Assuming you have a list of the 20,000 most frequently used word in the English language (see e.g. the frequency lists based on COCA) and a separate list for each of the six CEFR levels, you need to take the following steps.

First, if the vocabulary list for CEFR C2 also contains the vocabulary for CEFR C1, and that the C1 lists also contains the vocabulary for B2, etc., you need to get rid of the words that the higher level list as in common with the lower level list. This requires the following steps:

  1. Take the C2 list. Take the C1 list.
  2. For each word in the C2 list, check whether it also occurs in the C1 list.
    • If yes, move on the the next word in the C2 list.
    • If no, copy the word to a new list called, for example, C2-only.

You need to repeat the same process with the C1 list and the B2 list, in order to create a C1-only list, etcetera. However, if the CEFR lists you acquired contained only the words that were "new" compared to the lower levels, you can skip this procedure. (And you don't need to do this for the A1 list anyway.)

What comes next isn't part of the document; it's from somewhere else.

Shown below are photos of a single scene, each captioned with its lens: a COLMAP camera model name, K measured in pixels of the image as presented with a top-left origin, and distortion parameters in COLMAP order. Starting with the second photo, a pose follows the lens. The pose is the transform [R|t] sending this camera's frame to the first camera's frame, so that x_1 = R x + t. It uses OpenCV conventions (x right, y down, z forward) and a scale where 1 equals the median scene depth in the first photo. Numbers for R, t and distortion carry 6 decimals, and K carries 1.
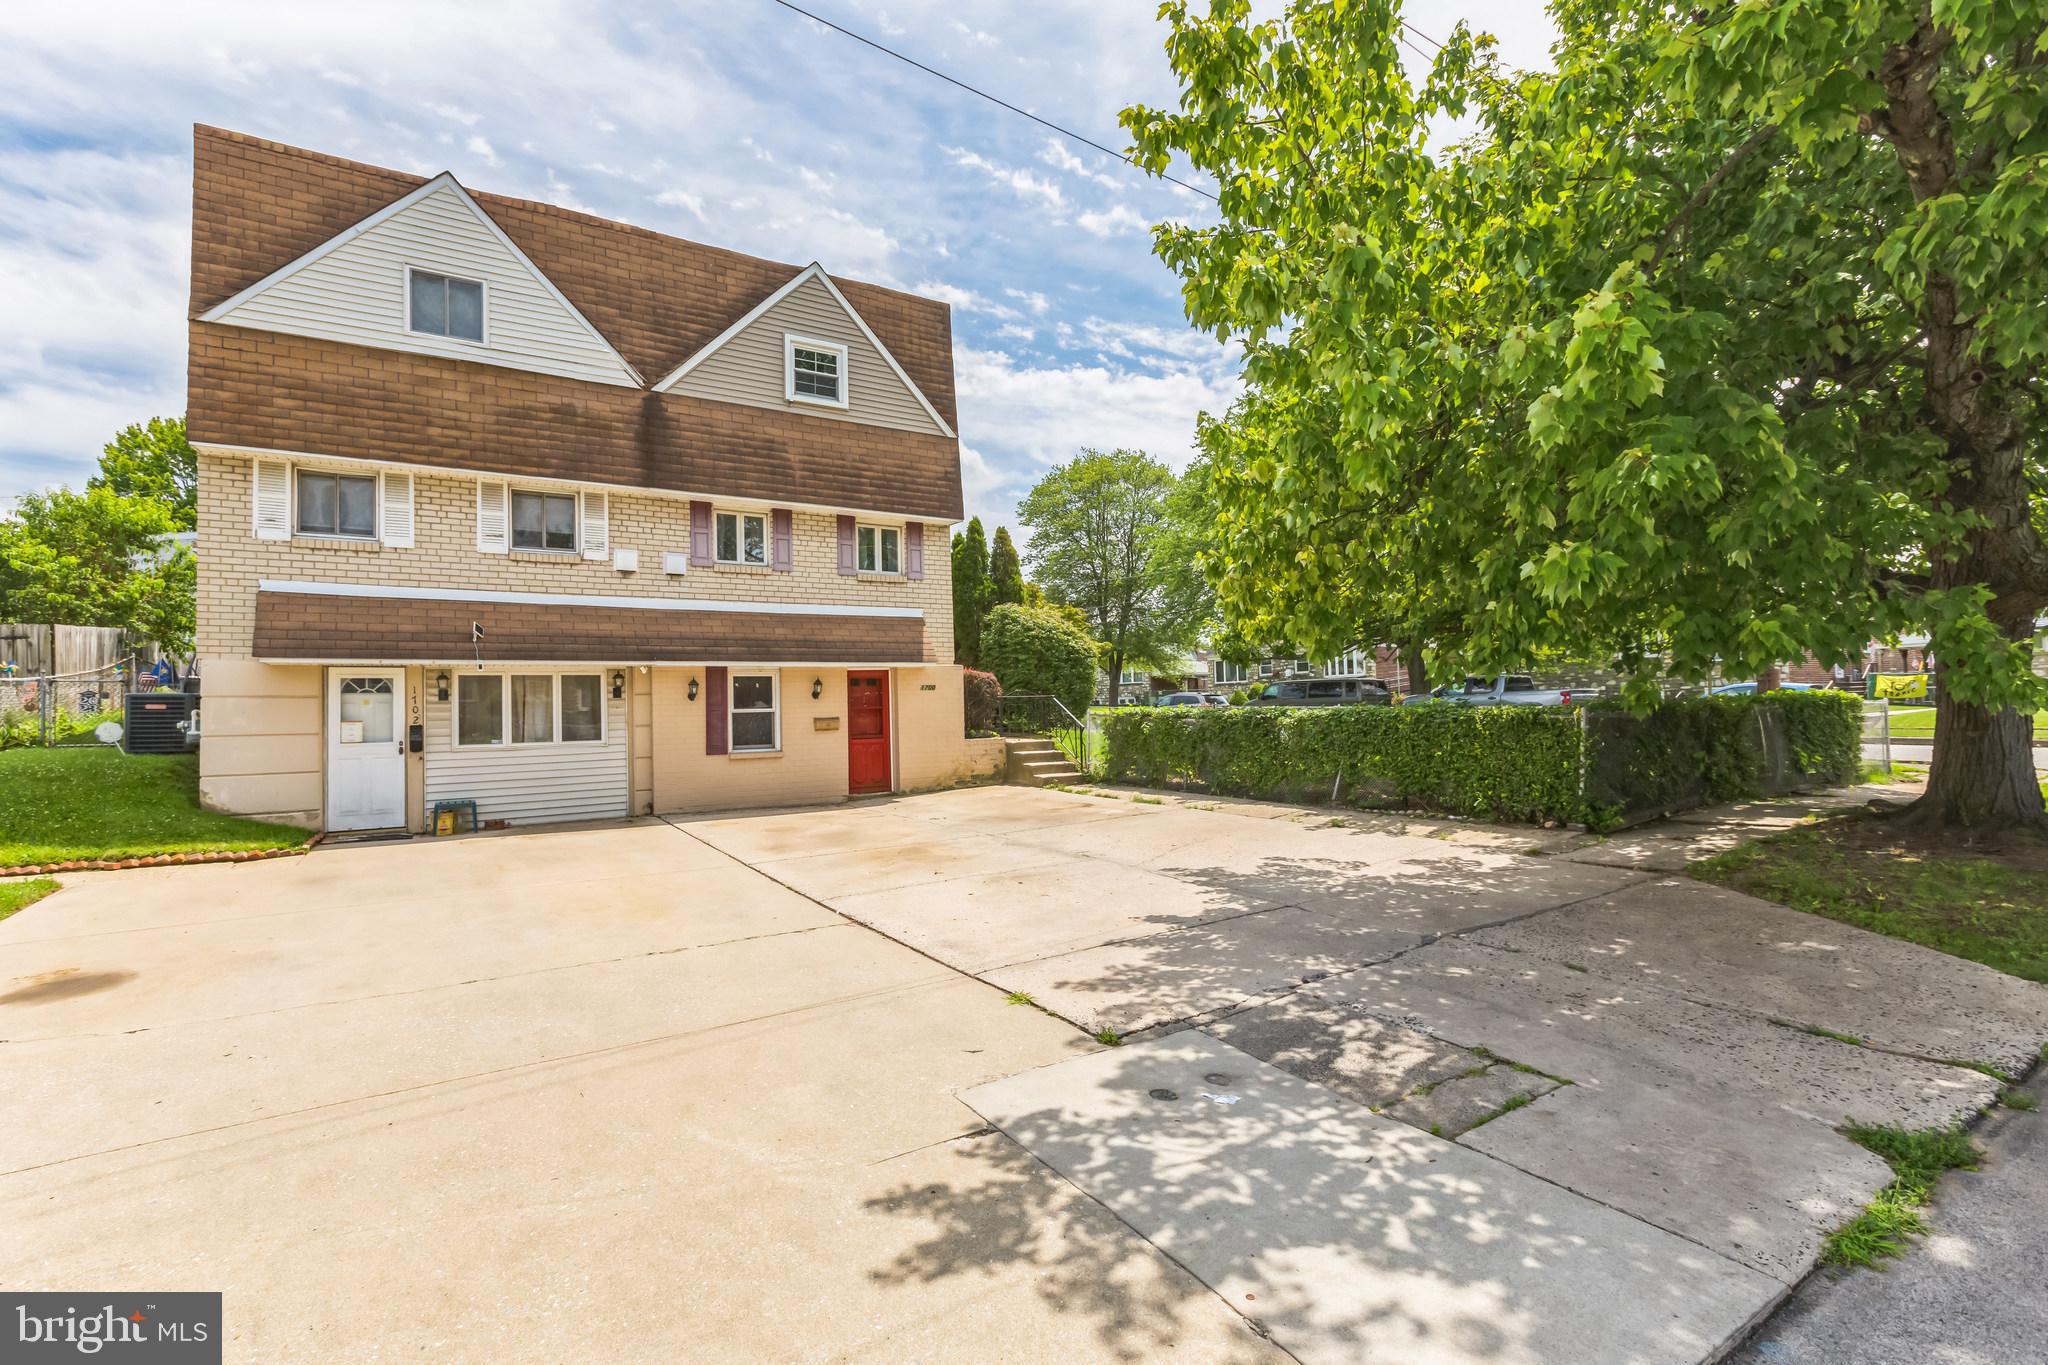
lens RADIAL K [[930.8, 0, 1024.0], [0, 930.8, 682.5], [0, 0, 1]] dist [0.001126, 0.000164]
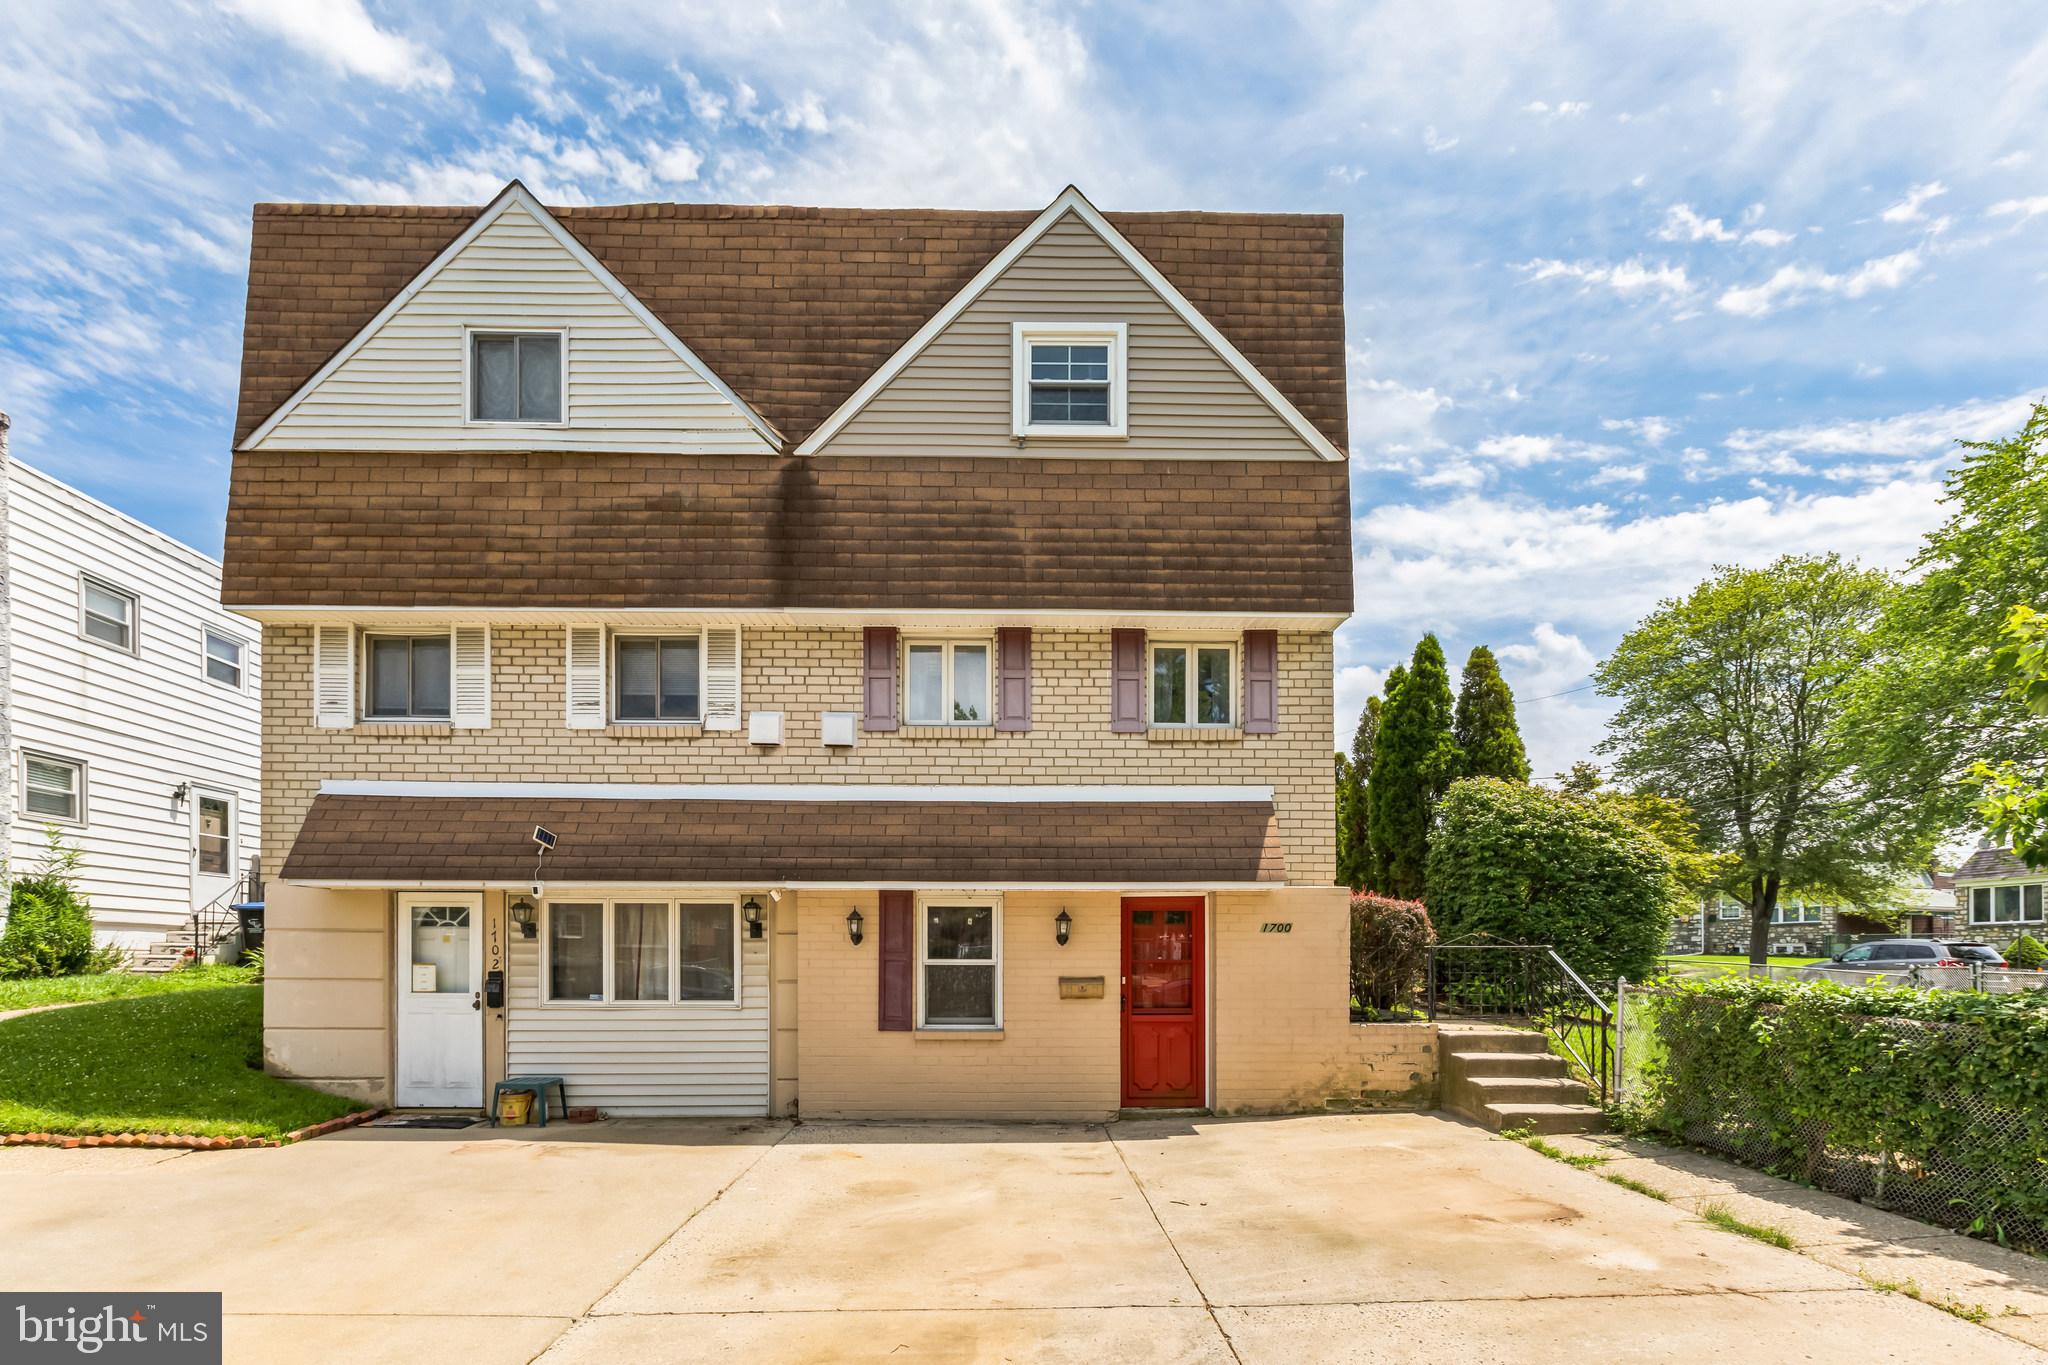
lens RADIAL K [[966.5, 0, 1023.5], [0, 966.5, 955.0], [0, 0, 1]] dist [-0.000137, 0.000525]
pose [[0.841866, 0.027221, -0.539000, 0.093929], [-0.006879, 0.999187, 0.039717, -0.000156], [0.539643, -0.029729, 0.841369, 0.508144]]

Next, you need to identify the 100 most frequent words in C2-only, C1-only etcetera. This requires the following steps:

  1. Take the C2-only list. Take the frequency list, in which words are ordered by frequency.
  2. Descending the frequency list from most frequent to least frequent, check whether the "current word" (i.e. the one you're looking at) also occurs in the C2-only list.
    • If yes, copy it to a new list called, for example, C2-only-100.
    • If no, ignore it.
  3. Check the number of words in the new list (e.g. C2-only-100):
    • If the new list contains less than 100 words, move to the next word ("current word") and go to step two.
    • If the new list contains 100 words, stop the procedure.

You need to repeat the process for C1-only to create C1-only-100, etcetera, until you have a set of lists that contain only the 100 frequently used words among the new vocabulary at each CEFR level. How you do this in a specific programming language (Python, Ruby, Java, ...) is beyond the scope of this site.